The subject is “strategic” for the largest aluminum foundry in Europe, explains the group’s CEO in an interview with “La Tribune”.
Published on 03/01/2025 19:38
Updated on 03/01/2025 20:25
Reading time: 1min
The boss of Aluminum Dunkerque announced, Friday January 3, his “need for long-term visibility” on electricity prices which risk threatening the competitiveness of French industry. “The cost of our aluminum is not set by Aluminum Dunkerque, but globally by the London Stock Exchange. We therefore need competitive prices”declares Guillaume de Goÿs, the CEO of the group, in an interview with The Tribune. The subject is “strategic” for the largest aluminum foundry in Europe, for which electricity represents “the second largest production cost in the factory, behind alumina”.
The year 2025 is crucial for industrialists who are large consumers of electricity like him, who are worried about the end, on December 31, of the Arenh, a system specific to France allowing a nuclear electricity price of EDF at a discounted price for large consumers, i.e. 42 euros per megawatt hour (MWh), on part of their consumption.
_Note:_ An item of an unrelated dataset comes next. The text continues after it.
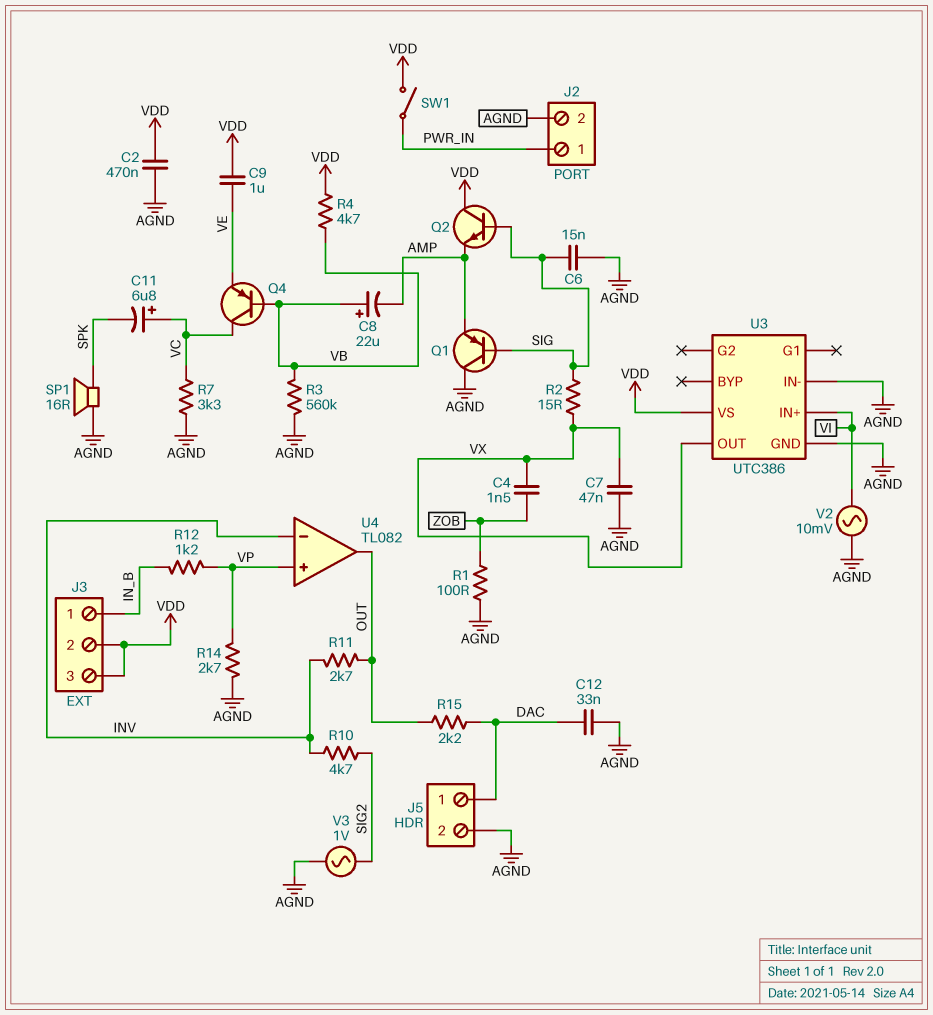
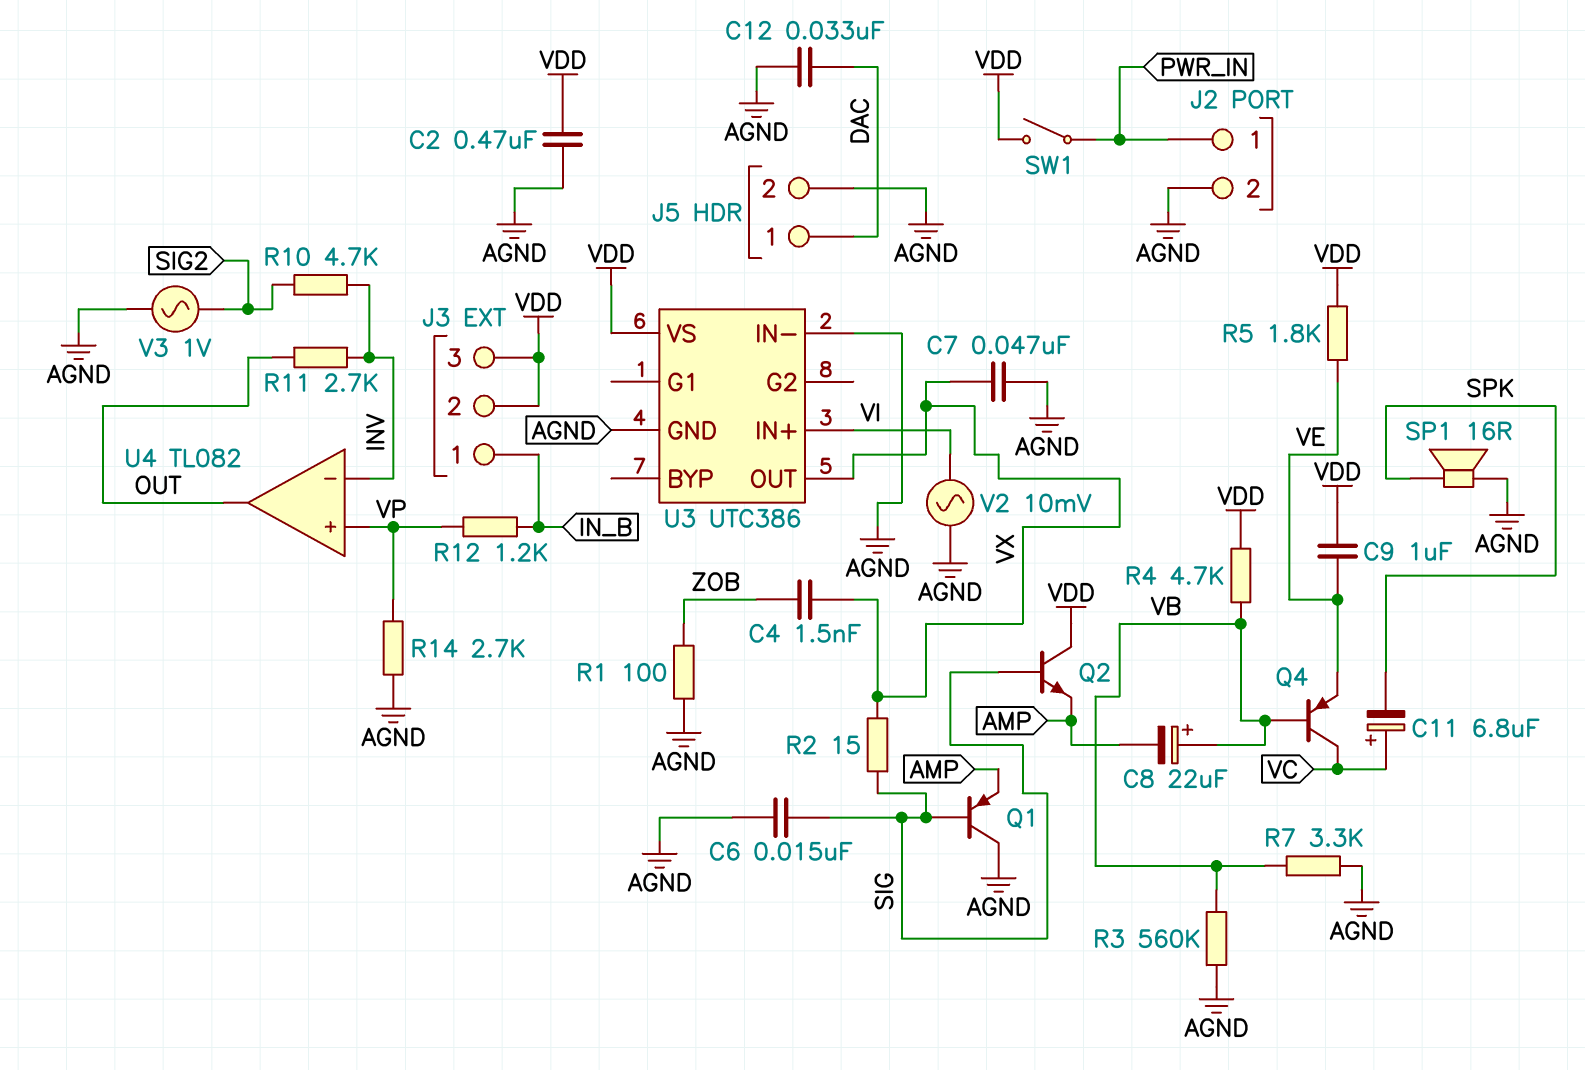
R5: none -> 1.8k (VDD, VE)
R7: 3.3k (AGND, VC) -> 3.3k (AGND, VB)
R15: 2.2k (DAC, OUT) -> none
To replace this system, EDF has launched negotiations to conclude long-term contracts, guaranteeing visibility for its industrial customers, on the basis of the agreement entered into between the State and the energy company on November 14, 2023.
To date, EDF has signed six letters of intent for “nuclear production allocation contracts (CAPN)”, with an average duration of 15 years, and many other discussions are slipping. In talks with EDF, Aluminum Dunkerque, the leading French industrial site consuming electricity, signed a 4-year contract at the end of the summer (2026-end 2029) with the alternative supplier Engie for part of its supply.